## Texto proporcionado
################

Obligatoriedad vs. Presencialidad

Tradicionalmente, la obligatoriedad de la educación se ha interpretado como la asistencia obligatoria a una institución física. Este modelo, si bien efectivo en su momento, ha demostrado ser rígido ante los desafíos del siglo XXI. El acceso a la información y las tecnologías de la comunicación han abierto un abanico de posibilidades educativas fuera del aula tradicional.

La pandemia de COVID-19, por ejemplo, aceleró la adopción de modelos de aprendizaje a distancia y semipresenciales. Esto demostró que la educación puede continuar sin la presencialidad física diaria, siempre que existan los recursos y el acompañamiento adecuados. En este sentido, la obligatoriedad debería enfocarse en el logro de resultados de aprendizaje y la adquisición de competencias, independientemente del lugar donde se lleven a cabo. Un estudiante podría cumplir con su obligación educativa a través de programas en línea, educación en el hogar con supervisión, o modelos híbridos, siempre y cuando se demuestre que está avanzando en su formación. La flexibilidad en la modalidad no debilita la obligatoriedad, sino que la moderniza y la hace más inclusiva.

################

## Datos del ejercicio
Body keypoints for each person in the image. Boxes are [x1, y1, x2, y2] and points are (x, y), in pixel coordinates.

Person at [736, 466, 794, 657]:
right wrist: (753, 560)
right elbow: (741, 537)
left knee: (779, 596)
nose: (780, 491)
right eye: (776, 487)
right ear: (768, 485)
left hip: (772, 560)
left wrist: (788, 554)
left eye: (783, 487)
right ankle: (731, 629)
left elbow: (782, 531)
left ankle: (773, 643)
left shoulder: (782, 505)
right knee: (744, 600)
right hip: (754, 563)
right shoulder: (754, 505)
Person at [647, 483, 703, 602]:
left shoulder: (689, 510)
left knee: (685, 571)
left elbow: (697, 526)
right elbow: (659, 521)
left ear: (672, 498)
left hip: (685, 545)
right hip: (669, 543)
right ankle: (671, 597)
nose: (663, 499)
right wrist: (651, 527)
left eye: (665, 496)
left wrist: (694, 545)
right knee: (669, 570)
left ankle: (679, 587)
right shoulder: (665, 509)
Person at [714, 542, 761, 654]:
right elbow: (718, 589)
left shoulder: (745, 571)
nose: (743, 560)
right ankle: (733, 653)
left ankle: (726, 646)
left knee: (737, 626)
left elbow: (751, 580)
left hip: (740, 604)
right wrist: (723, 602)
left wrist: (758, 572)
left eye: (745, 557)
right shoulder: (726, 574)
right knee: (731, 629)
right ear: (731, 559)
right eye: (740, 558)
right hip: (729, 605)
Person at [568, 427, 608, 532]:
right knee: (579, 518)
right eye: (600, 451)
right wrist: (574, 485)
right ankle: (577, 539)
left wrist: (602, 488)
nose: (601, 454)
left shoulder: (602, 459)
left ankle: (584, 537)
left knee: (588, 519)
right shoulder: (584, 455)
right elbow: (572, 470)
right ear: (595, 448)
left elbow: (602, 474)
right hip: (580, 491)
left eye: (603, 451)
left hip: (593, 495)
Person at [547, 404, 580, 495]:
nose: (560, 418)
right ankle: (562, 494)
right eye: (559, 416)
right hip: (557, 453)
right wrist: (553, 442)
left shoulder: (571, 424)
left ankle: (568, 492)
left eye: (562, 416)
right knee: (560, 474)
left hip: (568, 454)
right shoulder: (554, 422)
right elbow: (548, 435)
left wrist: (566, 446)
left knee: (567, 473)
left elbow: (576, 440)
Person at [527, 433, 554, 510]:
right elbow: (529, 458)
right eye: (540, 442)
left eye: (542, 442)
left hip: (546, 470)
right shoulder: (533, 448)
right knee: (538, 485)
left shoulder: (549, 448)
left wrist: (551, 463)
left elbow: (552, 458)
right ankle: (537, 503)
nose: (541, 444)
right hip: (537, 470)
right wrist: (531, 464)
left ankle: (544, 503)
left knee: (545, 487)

################

## Actividad
Contesta estas preguntas a partir del texto sobre obligatoriedad y presencialidad.
(a) ¿Cómo se ha interpretado tradicionalmente la obligatoriedad de la educación?
(b) ¿Qué aceleró la pandemia de COVID-19?
(c) ¿En qué debería enfocarse la obligatoriedad?
Los datos no intervienen en este trabajo.

## Espacio de respuesta
(a) Como la asistencia obligatoria a una institución física.
(b) La adopción de modelos de aprendizaje a distancia y semipresenciales.
(c) En el logro de resultados de aprendizaje y la adquisición de competencias, independientemente del lugar donde se lleven a cabo.